There were sausages on the grill, just starting to brown out. As if in answer to my prayers, he’d lit a fire in the chimenea. Inside, he was frying a batch of bhajia on the gas stove and had to go back and forth between the grill and the stove. I insisted that he relinquish the stove to me — I was no good with a grill — but Naz turned out to be one of those people who prefer to cook alone.
“I have it all mapped out. You can pour yourself a coffee in the meantime,” he said pointing me to a flask of hot water.
“Do you always make such elaborate dinners or is this all for me?”
“Yes,” he said, and left me chuckling to myself.

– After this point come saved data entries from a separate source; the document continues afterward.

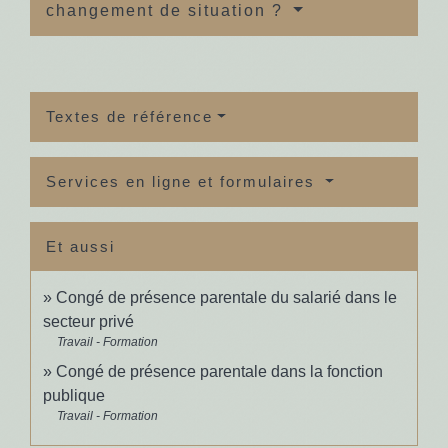
changement de situation ?
Textes de référence
Services en ligne et formulaires
Et aussi
Congé de présence parentale du salarié dans le
secteur privé
Travail - Formation
Congé de présence parentale dans la fonction
publique
Travail - Formation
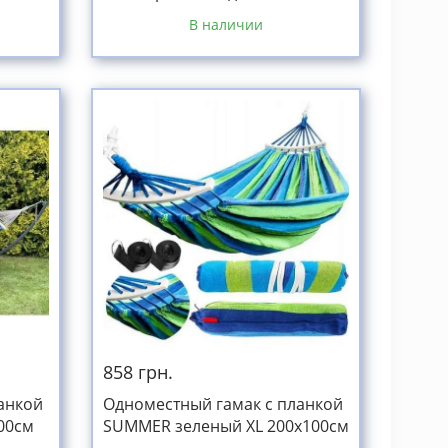
200х100 WCG
В наличии
858 грн.
анкой
Одноместный гамак с планкой
100см
SUMMER зеленый XL 200х100см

It was new, this trust bestowed to me. I did not think anyone capable of it but here he was, gently peeling his layers for me to see, to witness, to delight in. And what I saw was a man so vast that my fullness could neither diminish, nor threaten him. I was free from shrinking myself, free from dimming my light so as not to outshine him. Free to wonder, who could I be when I wasn’t always guarding against being made into someone else’s villain?
It was both daunting and exhilarating. What strength was this? What wondrous creature was this?